Tantrum Warehouse
Tact Free Since 2003

Thank God He is a Terrible Listener

2004-07-08
OK, no more gross girly-issue related entries for a while. They skeeve me out and I believe that the world is not really ready for them.

***

One of my favorite things about my husband is that he really does listen to people (specifically me, because why the fuck would I care if he listens to you?). He is one of the few people I know that is worth arguing with, he actually LISTENS to the other side (and not just so he can yell back at them) and tries to understand their point of view. And sometimes he changes sides, not because he is weak or cannot make up his own mind, but because he can actually admit that he is WRONG.

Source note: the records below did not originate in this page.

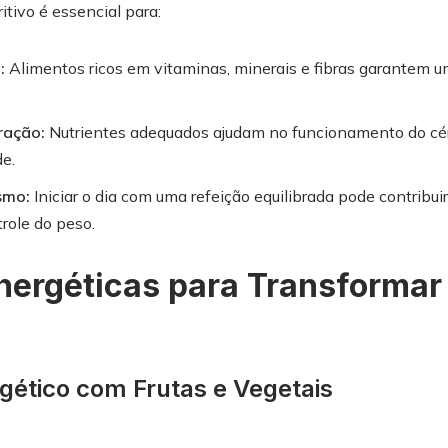
tivo é essencial para:
:
Alimentos ricos em vitaminas, minerais e fibras garantem u
ração:
Nutrientes adequados ajudam no funcionamento do cé
de.
smo:
Iniciar o dia com uma refeição equilibrada pode contribu
trole do peso.
nergéticas para Transformar
gético com Frutas e Vegetais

This is the most rare trait ever. Especially in a man. But I come a German family and none of us are so great at this. He has no problem at all admitting that he was wrong and I really love this about him. I can't do it myself at all but I really admire it in other people (insert sad joke about how maybe if I were wrong more often . . blah blah blah here).

So my husband listens to me. Yay J!

Except for certain occasions. Like when I am PMSing. Or talking about my hair. Or obsessing about why I really really hate Jennifer Love Hewitt in a way that seems odd given that she isn't even fucking famous anymore the little twat.

And when I am tired.

He really doesn't listen to me at all when I am tired. This ALWAYS irritates me at the time. Always.

And inevitably wake up in the morning incredibly grateful that he was not paying attention because I was a worn-out hysterical fool who manages to hold it all together outside but ends up weeping on her bathroom floor at night.

I came home last night very very late. I work almost thirteen hours yesterday. While I was waiting for the bus a little punk-ass walked by smoking a joint. I don't know if I have mentioned it but the smell of pot makes me throw up. Projectile vomit, actually. AND usually get a headache. So last night, after working many many hours and after only four hours of sleep (because of our softball game Tuesday which we lost and will try to forget ever happened) I threw up on the street. In front of many people.

Then I had to get on a bus. Which smelled. And was full of not commuters but smelly weird people who were only going to Everett to buy drugs or pick up teen mothers at the mall or something.

And then drive myself home.

And walk in the door and burst into tears.

I am pretty sure I acted like a lunatic. I am pretty sure I mentioned my hate for the world. The wanting to die. The word fuck was probably chanted over and over. I believe I expressed a desire to sell all our possessions and become hippies. I think I tried to get him to shave my head.

Then I ate crackers with butter and took a Tylenol PM (or FOUR don't judge me) and slept until five this morning.

Very relieved to not be bald. Or living in a VW van.

And happy that my husband knows when not to listen to me.